╭─ 与えられた文章

<自己抽象>と<自己関係>の2つの系
現存在分析的にアプローチすると、人間の個体は2つの系から構成されています。
<自己抽象>と<自己関係>の2つの系です。
2つの系は、言語に表出するものとしては、
たとえば「は」と「の」という助詞に象徴的に表象していると考えられます。
「ワタシは…」(自己抽象)と「ワタシの…」(自己関係)の、「は」と「の」のようにです。
自己抽象は自己意識そのものであり、対象化されていない自己。
「ワタシは…」の「は」は自己を限定する機能であり、自己以外の何ものも指示していません。
自己関係は対象化された自己であり、その対象と主体にまたがる両価的な自己。
「ワタシの…」の「の」は自己を対象とする機能であり、自己の何ものかを指示しています。
自己抽象は対象のない意識そのものであり、それは時間(性)といえます。
自己関係は自己を対象とする関係であり、それは空間(性)といえます。
この時間性と空間性(の錯合)があらゆる認識のベースとなっていきます。
いっさいの了解の系は
<身体>がじぶんの<身体>と関係づけられる<時間>性に原点を獲得し、
いっさいの関係づけの系は
<身体>がじぶんの<身体>をどう関係づけるかの<空間>性に原点を獲得するようになる。
(『心的現象論本論』「身体論」<11 身体という了解―関係系>P73)
意識の動きそのものである時間性。
対象との関係そのものである空間性。
この2つの総合として認識が構成されていきます。
「対象との関係」の初源の対象は自己の<身体>になります。
人間の現存性を支えている根拠は
<わたしは―身体として―いま―ここに―ある>という心的な把握である。
<いま>は現在性の時間的な言い回しであり、<ここ>は空間的な言い回しである。
このばあいもっとも問題になるのは<ある>という概念である。
(『心的現象論本論』「関係論」<33 <うつ>という<関係>(3)P177)
<ある>に析出する原認識ともいうべきもの。
探究されるのは現存在として既に錯綜している<ある>の内容…。
数理的に追究されそうな定理ともいうべきものが、
心的現象論では数行の論述で把握されていきます。
冪乗、遠隔化、逆立といったファンクショナルな(ものの)動因も、
その構造そのものにある…という思索が可能な根源へのアプローチです。
<わたしは-身体として-いま-ここに-ある>という現存性の識知は、
その次元を自己の<身体>にたいする自己の
<自己了解づけ>と<自己関係づけ>の位相においている。
これは、「自然現象」でもなく「観念現象」でもなく、いわば、自然-観念現象に基づいている。
(『心的現象論本論』「関係論」<33 <うつ>という<関係>(3)P178)
身体(という自然)に依拠しながら、そこには還元できない観念の現象…。

╰─
╭─ 利用できるデータ

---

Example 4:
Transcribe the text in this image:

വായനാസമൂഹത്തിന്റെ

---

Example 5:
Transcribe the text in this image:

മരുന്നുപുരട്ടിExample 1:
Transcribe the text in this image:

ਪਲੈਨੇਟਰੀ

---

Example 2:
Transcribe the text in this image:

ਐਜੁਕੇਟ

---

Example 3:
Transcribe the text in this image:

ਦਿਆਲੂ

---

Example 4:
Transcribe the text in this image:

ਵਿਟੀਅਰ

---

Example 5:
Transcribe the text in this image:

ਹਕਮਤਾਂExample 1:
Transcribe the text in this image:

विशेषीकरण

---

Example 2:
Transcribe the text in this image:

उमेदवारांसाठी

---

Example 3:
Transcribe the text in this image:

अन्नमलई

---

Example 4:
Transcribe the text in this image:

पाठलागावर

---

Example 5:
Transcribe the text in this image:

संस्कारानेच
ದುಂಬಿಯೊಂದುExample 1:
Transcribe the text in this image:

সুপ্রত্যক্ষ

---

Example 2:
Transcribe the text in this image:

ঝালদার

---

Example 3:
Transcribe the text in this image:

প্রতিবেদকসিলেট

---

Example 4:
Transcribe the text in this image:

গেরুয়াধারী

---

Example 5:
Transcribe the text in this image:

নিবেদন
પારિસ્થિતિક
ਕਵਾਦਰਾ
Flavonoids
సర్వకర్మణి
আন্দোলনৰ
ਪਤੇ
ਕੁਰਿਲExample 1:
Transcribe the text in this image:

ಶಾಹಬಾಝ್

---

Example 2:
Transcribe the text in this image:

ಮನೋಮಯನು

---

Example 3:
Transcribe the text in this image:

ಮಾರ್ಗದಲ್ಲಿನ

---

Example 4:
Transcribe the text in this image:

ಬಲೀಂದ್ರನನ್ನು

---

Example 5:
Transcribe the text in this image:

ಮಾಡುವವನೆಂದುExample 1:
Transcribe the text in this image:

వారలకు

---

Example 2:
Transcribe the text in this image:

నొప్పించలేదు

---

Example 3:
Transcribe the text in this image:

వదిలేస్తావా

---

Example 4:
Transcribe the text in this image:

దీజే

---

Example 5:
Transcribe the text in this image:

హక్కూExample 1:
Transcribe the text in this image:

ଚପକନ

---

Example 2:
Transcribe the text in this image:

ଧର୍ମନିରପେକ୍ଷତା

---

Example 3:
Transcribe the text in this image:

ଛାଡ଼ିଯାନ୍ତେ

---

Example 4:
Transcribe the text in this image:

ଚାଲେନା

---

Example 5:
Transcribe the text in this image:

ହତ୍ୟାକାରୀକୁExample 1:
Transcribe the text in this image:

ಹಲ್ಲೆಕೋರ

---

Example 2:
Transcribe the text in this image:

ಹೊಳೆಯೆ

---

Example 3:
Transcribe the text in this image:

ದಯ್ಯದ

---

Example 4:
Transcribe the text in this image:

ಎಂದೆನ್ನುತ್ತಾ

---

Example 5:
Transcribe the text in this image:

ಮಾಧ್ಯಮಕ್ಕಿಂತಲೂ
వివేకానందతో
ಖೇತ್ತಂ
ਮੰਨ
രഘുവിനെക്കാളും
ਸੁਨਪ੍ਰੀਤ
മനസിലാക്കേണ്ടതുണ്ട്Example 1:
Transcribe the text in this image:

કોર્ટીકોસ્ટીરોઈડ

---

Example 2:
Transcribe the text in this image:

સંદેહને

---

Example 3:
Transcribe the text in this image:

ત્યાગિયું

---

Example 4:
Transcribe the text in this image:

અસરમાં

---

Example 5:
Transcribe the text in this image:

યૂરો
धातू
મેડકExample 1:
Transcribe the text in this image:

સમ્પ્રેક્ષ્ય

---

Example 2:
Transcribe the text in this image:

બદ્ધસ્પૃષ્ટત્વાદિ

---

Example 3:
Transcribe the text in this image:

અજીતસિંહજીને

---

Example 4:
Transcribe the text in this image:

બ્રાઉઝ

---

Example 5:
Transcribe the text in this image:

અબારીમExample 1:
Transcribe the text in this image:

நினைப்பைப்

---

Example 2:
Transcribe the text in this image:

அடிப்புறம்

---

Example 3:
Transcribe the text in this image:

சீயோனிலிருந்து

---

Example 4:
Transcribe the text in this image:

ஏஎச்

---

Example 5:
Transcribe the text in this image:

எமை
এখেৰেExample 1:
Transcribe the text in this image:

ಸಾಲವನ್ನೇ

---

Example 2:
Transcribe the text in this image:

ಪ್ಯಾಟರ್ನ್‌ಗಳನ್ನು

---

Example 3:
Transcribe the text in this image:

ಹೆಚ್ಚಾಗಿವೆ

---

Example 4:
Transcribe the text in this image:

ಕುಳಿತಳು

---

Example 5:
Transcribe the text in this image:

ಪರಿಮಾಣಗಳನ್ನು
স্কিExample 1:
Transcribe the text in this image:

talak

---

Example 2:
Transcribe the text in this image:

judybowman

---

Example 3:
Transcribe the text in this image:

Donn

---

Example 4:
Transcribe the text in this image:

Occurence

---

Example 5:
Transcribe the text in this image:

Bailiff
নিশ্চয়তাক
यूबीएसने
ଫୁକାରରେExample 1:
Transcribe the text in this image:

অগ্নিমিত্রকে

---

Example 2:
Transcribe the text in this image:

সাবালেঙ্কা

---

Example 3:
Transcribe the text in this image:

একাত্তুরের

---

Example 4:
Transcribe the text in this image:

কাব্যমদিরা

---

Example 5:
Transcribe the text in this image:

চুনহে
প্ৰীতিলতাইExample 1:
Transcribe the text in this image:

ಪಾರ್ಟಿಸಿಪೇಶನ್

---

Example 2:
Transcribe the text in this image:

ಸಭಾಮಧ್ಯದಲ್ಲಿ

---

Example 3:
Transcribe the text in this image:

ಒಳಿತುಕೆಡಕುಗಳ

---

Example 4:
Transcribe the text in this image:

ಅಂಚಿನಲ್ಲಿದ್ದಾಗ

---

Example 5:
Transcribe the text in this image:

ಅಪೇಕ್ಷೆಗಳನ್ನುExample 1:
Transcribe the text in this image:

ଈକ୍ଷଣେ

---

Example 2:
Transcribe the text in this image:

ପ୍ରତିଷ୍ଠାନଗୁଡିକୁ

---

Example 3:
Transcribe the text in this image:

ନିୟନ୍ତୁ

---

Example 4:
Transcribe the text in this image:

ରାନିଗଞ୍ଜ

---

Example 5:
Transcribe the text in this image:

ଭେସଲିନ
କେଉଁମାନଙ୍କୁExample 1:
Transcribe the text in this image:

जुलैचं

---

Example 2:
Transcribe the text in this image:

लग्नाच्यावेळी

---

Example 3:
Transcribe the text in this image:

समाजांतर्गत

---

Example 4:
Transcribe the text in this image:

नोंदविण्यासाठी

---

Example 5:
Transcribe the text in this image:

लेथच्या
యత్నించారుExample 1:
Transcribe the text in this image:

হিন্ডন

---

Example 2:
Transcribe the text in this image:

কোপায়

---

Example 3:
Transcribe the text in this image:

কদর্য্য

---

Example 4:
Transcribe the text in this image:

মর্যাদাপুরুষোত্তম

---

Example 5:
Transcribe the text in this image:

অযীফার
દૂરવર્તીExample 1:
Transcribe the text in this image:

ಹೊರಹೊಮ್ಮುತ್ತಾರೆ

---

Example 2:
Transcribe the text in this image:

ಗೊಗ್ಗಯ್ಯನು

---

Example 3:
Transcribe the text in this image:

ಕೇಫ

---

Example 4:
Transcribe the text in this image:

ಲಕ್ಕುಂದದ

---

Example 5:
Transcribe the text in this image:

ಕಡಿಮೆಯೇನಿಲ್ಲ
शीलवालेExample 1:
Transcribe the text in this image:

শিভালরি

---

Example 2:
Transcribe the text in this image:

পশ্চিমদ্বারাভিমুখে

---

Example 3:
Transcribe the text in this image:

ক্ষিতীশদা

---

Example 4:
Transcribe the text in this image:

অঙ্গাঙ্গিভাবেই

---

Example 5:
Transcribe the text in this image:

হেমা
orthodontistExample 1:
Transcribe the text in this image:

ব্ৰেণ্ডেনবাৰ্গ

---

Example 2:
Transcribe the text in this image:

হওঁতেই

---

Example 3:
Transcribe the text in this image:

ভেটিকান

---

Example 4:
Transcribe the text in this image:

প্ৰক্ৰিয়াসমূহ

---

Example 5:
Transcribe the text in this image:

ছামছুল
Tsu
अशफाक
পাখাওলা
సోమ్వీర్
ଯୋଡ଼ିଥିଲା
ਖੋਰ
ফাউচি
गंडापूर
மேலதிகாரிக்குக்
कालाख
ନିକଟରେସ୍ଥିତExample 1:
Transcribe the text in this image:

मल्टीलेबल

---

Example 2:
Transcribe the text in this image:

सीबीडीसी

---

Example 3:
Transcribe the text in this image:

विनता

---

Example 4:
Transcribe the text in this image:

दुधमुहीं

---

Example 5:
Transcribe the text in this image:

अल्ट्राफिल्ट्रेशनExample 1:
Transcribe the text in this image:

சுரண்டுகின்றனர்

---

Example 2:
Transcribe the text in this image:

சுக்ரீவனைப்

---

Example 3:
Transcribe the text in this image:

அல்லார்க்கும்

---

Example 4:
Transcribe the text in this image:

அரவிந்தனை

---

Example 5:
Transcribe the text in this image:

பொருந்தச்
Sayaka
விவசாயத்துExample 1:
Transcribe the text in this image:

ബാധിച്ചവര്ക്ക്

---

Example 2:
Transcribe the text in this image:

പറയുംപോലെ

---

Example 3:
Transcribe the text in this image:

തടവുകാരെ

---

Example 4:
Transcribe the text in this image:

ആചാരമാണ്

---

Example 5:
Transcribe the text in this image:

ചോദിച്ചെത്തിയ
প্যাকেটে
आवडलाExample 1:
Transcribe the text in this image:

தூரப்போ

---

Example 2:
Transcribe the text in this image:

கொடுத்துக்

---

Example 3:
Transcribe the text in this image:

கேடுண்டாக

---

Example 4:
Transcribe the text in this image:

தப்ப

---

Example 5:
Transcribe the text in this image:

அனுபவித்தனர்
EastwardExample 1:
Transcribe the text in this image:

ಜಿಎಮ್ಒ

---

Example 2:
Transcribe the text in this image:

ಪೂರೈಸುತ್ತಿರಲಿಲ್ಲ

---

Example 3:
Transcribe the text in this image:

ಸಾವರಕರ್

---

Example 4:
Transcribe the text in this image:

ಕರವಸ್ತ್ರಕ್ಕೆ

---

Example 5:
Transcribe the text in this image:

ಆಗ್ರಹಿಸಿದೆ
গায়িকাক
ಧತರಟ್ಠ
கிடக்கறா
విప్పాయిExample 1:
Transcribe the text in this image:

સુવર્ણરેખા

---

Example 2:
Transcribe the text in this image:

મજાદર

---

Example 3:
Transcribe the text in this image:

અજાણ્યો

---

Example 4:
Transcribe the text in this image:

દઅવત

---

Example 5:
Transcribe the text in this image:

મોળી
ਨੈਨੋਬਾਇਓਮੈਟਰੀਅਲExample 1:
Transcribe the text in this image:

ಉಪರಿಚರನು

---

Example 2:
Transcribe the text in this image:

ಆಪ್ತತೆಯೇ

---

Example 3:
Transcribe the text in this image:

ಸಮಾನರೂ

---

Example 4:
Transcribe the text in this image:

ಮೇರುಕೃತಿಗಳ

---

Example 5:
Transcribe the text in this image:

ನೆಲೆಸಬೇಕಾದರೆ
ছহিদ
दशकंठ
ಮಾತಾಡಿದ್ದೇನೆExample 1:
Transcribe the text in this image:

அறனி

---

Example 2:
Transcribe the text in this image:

╰─

• **課題の説明**
本文では、自己抽象は何であるといえるとされているか答えてください。 一覧はここでは使わない。

• **課題への回答**
時間(性)といえるとされている。